> [TASK A]:
Answer these from the soybean cyst nematode testing passage below:
(i) Ideally, what is the most acreage a single sample should cover?
(ii) Why is fall a good time to sample for SCN?
(iii) What should a grower do with fields whose test comes back "Not Detected"?
> [TASK B]: Pick up the soybean cyst nematode testing passage below after its final sentence and continue it.

> [EXCERPTED PASSAGE]:
^^^^
WHEN IT COMES to soybean cyst nematode (SCN) testing, the fall is a perfect time to sample since it takes into account any significant SCN population changes that have occurred during the growing season. Remember, the results of the test are only as good as the soil sampling technique. Therefore, it is necessary to obtain a soil sample that is representative of the field. Ideally the number of acres in any one sample should not exceed 20 to 25 acres. The fewer acres a sample represents the more accurate the results will be. Having said that, one large field sample (50-100 acres) is better than no sample at all. Make sure to clearly mark that the samples are for a SCN test and they can be sent to any of the SCN testing labs in the province (OMAFRA Agronomy Guide Publication 811 – Appendix E, page 413).
When you get your test back what does it mean? First, it lets you know if you have SCN and the potential yield loss risk based on field SCN population levels (Table 1). If you get a “Not Detected” it does not necessarily mean SCN is not present but could be below detectable levels, or SCN levels are variable in the field and these pockets where not captured in the sampling pattern. It does mean you should continue to monitor these fields.
^^^^
> [SOURCE INFORMATION]:
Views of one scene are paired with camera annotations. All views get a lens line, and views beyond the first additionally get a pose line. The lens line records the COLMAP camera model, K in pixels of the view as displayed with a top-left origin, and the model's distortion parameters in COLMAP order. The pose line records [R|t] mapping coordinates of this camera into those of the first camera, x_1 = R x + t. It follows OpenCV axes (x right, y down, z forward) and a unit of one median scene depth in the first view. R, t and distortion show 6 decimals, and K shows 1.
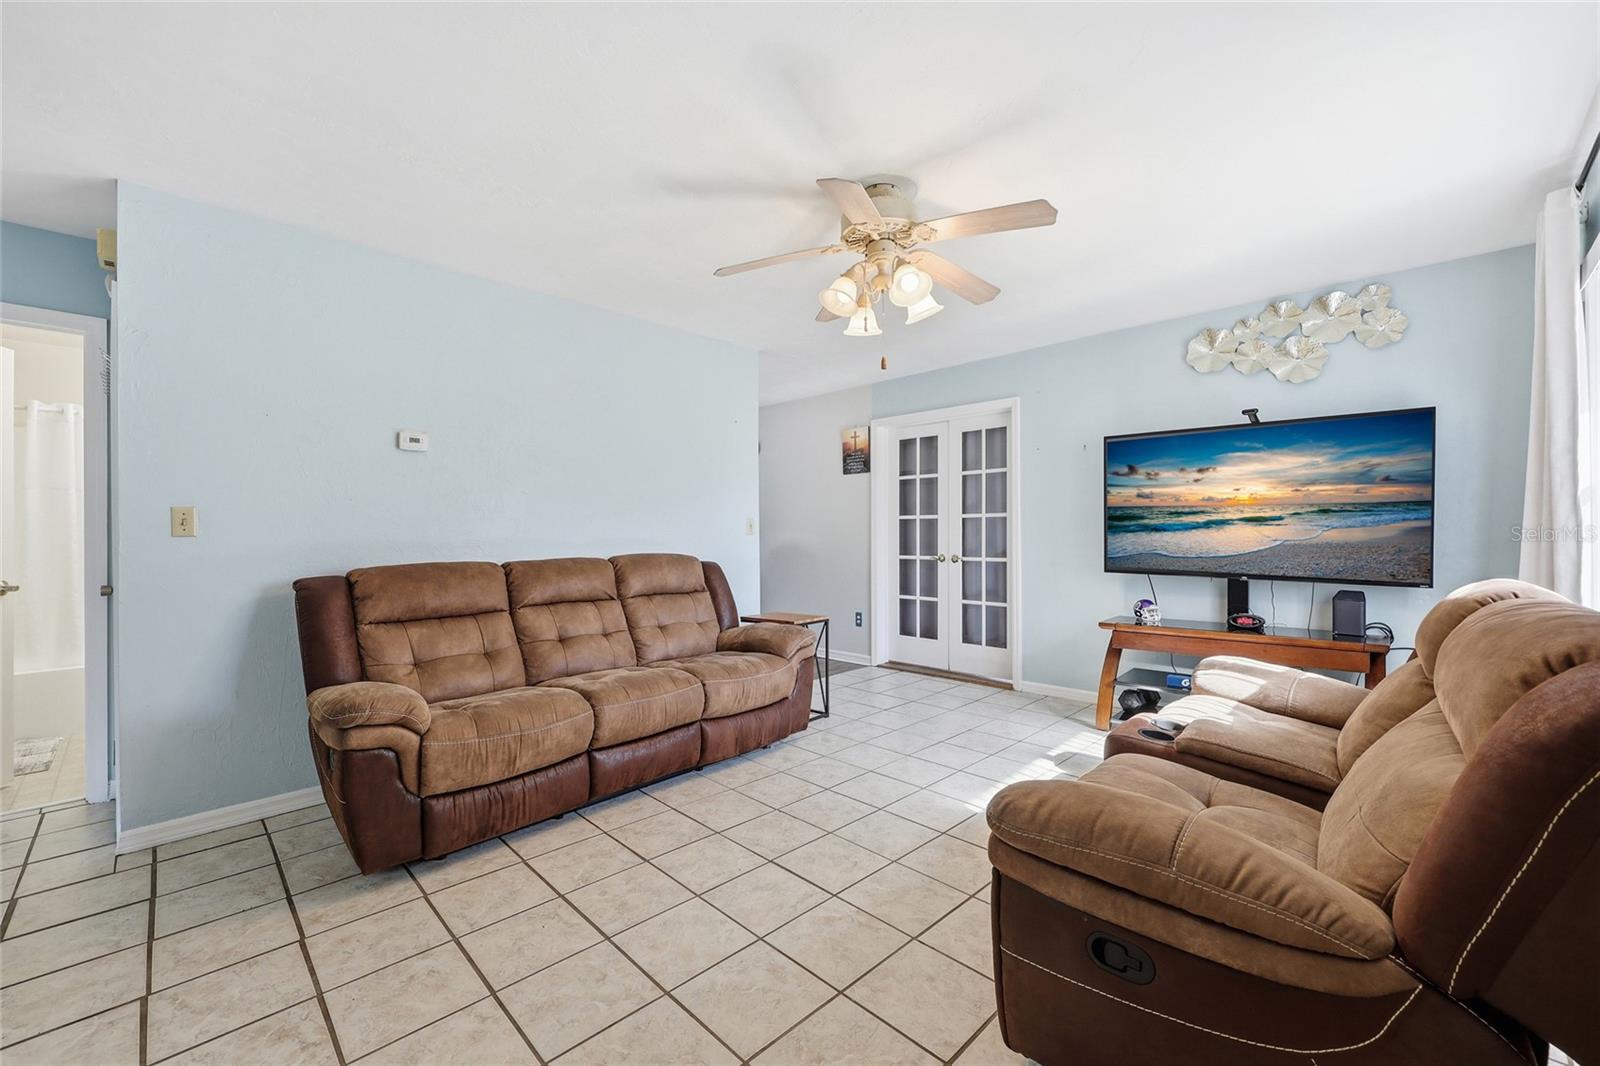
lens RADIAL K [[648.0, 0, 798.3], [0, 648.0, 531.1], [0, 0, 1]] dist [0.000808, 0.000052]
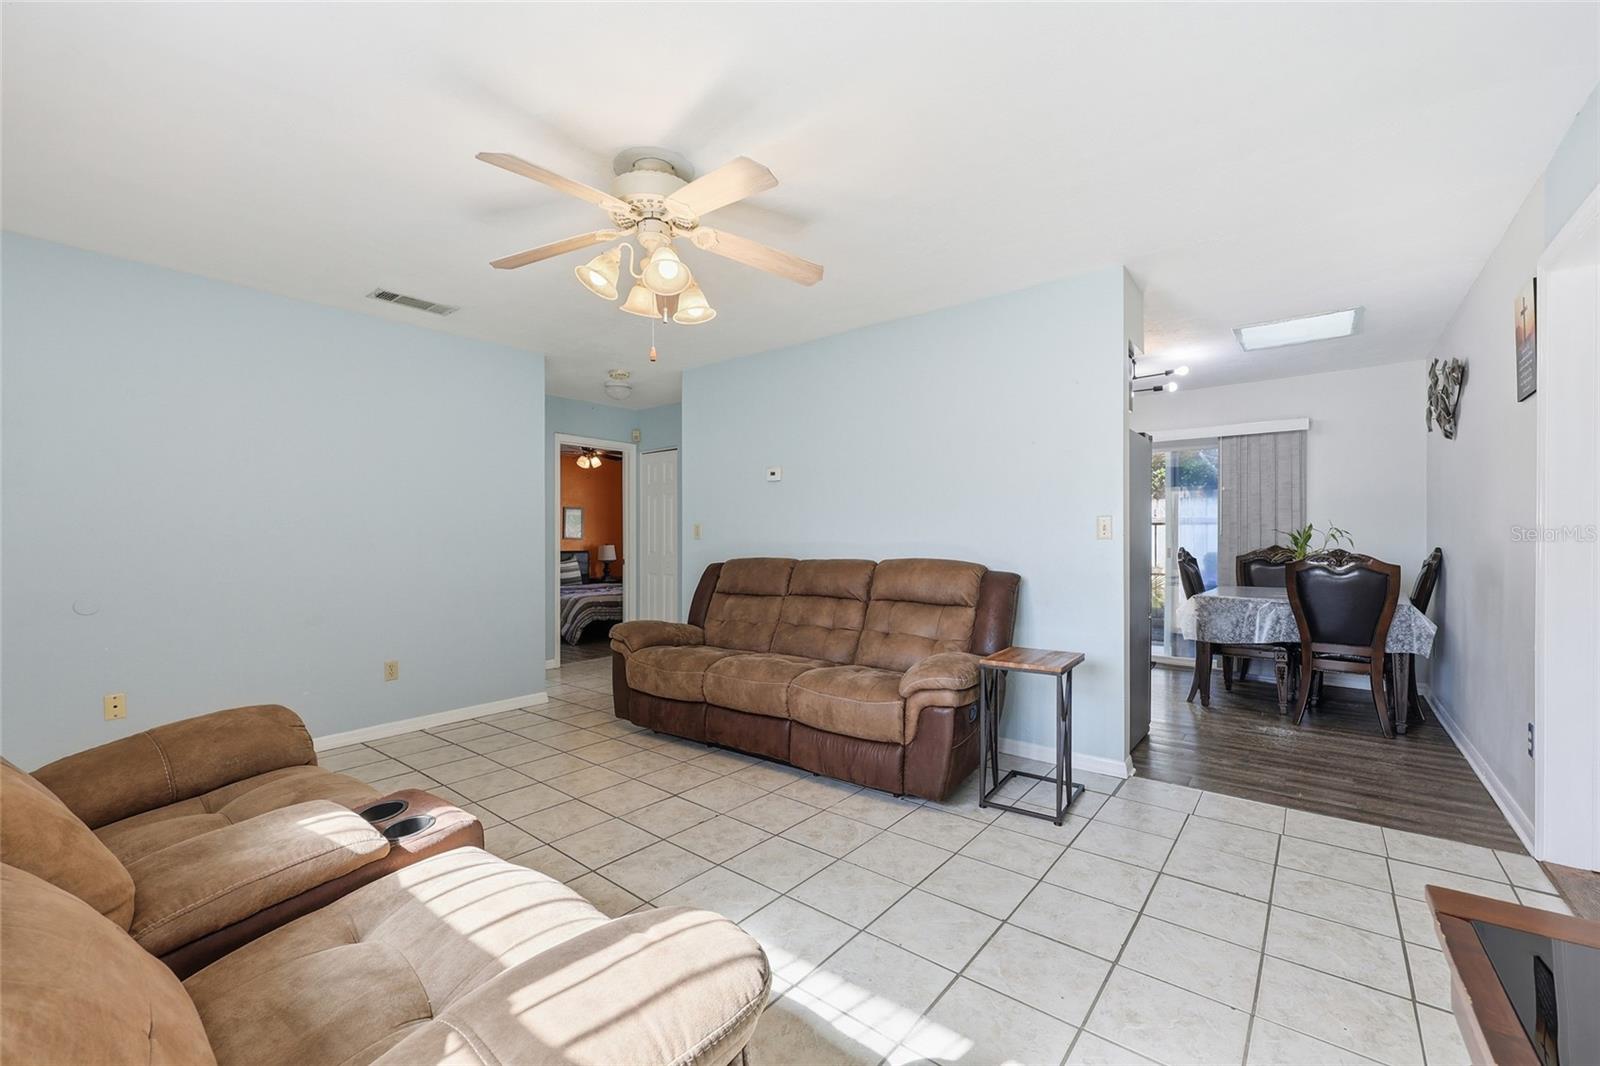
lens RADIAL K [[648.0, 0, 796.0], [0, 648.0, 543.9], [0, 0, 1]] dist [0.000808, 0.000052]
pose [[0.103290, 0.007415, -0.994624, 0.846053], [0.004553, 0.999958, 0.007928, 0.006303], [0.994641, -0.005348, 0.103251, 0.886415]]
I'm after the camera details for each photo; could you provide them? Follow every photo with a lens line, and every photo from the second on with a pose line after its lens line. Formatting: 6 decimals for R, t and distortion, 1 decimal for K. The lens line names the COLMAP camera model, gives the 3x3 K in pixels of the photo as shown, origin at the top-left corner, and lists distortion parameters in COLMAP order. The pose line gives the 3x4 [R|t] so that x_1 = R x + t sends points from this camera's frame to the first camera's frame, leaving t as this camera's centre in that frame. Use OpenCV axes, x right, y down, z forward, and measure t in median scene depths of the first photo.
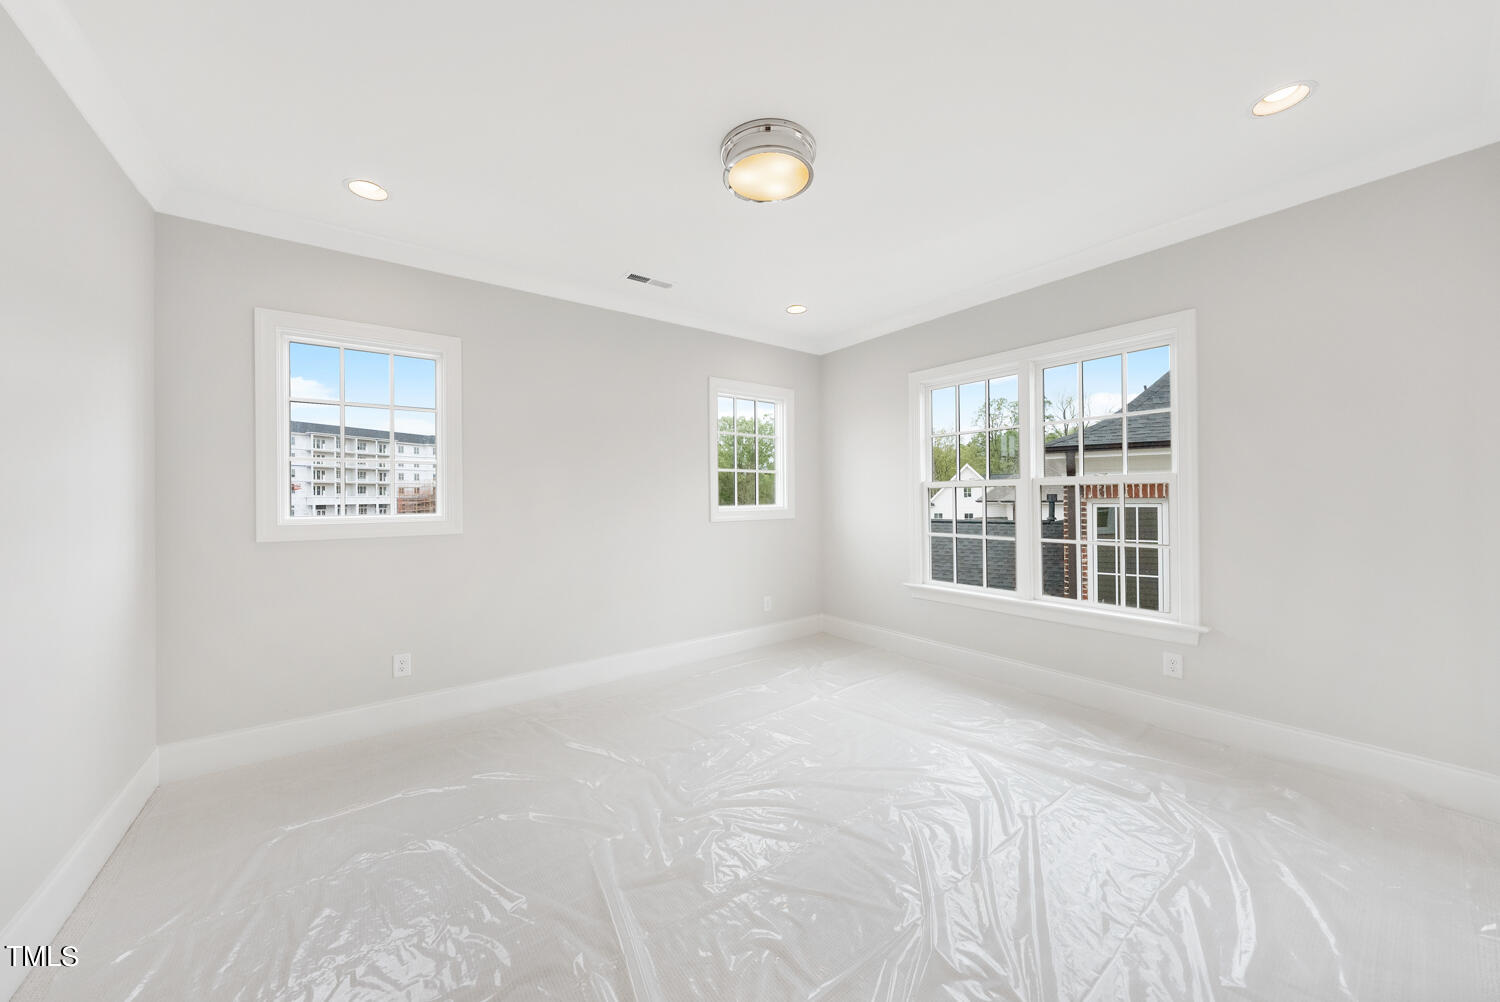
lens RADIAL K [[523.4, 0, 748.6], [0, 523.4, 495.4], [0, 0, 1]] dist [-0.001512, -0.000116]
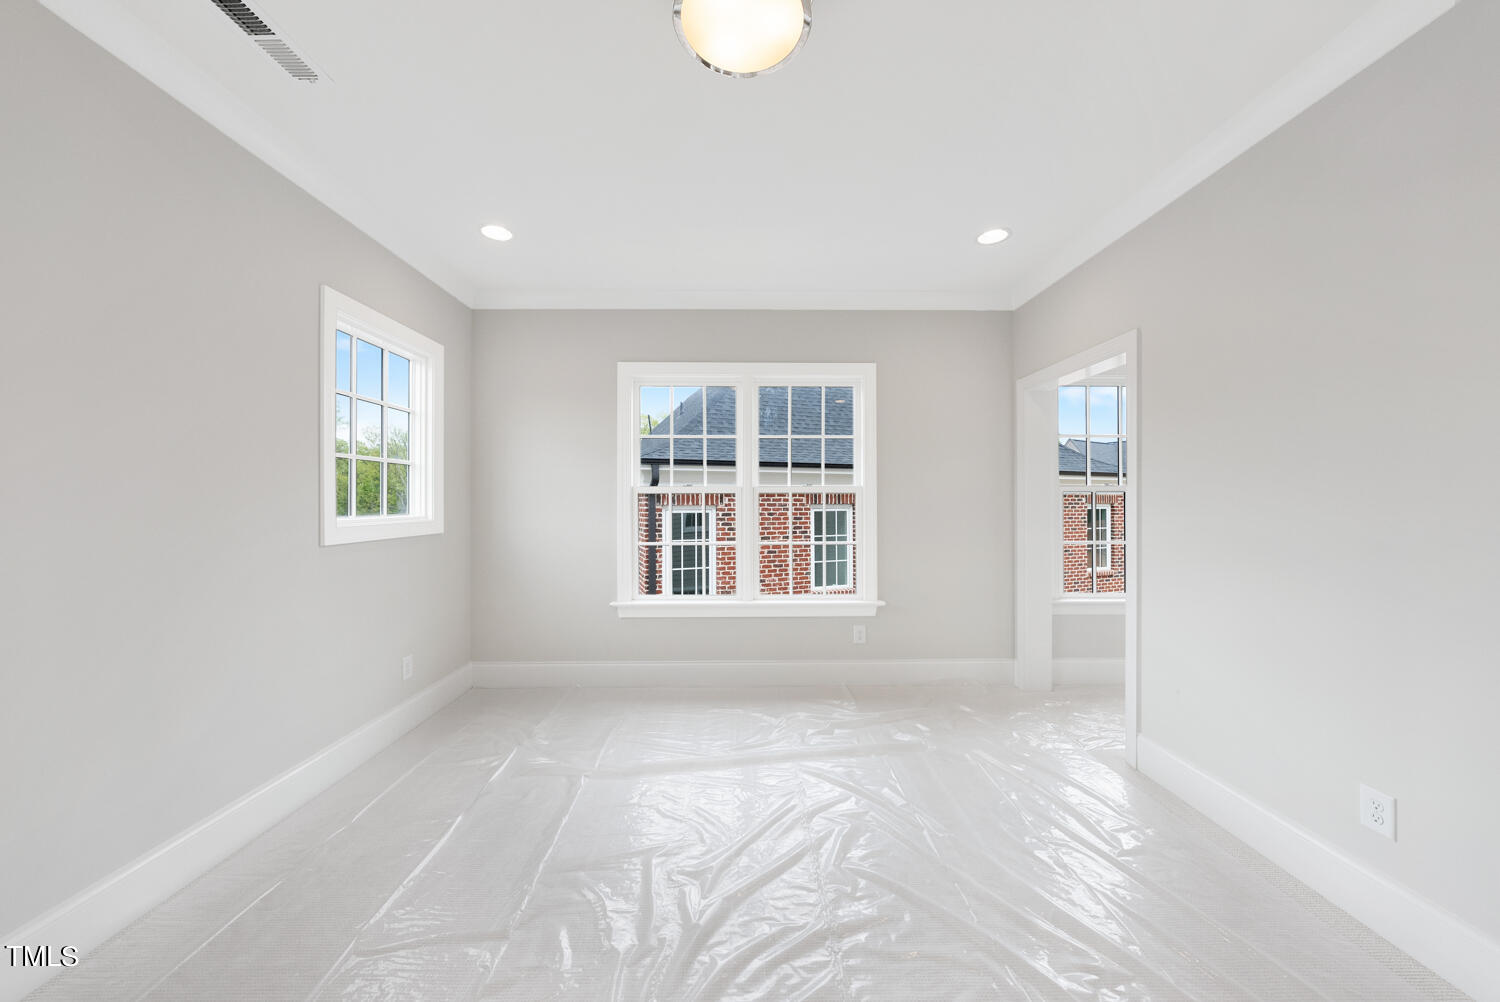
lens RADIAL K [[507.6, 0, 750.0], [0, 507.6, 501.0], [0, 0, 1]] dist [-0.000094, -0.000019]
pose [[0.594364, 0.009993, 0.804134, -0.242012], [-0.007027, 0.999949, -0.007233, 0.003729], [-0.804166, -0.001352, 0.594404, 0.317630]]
^^^^
> [RESPONSE AREA A]:
(i) 20 to 25 acres.
(ii) It takes into account any significant SCN population changes that have occurred during the growing season.
(iii) Continue to monitor those fields.

> [RESPONSE AREA B]:
Anything below 1,000 eggs/100 grams of soil is considered low risk with a potential yield loss for susceptible varieties ranging from zero to 20 per cent and a resistant variety should be grown or rotate to a non-host crop (corn/wheat). In moderate to high risk fields (1,000 to 10,000 eggs/100 grams soil), potential yield losses range from 20 to 50 per cent and SCN resistant varieties will likely be impacted especially those containing the PI88788 source of resistance. Fields with more than 10,000 eggs/100 g of soil should be rotated to non-host crops for two years and then sampled again to determine if populations have declined sufficiently for soybeans (Figure 2). A susceptible variety will see significant yield losses as well as those containing the adapted PI88788 population (SCN Type 2).
If your SCN levels are decreasing, this is great news and indicates your management program is working. If your SCN levels are rising, this is a big red flag that the problem is getting worse. Although SCN cannot be eliminated it can be beaten. The first step is identification, so get out there and sample. Take the test and beat the pest! Know your number!
For more information please visit the SCN Coalition website at www.thescncoalition.com or OMAFRA Agronomy Guide Publication 811 at www.omafra.gov.on.ca/english/crops/pub811/p811toc.html).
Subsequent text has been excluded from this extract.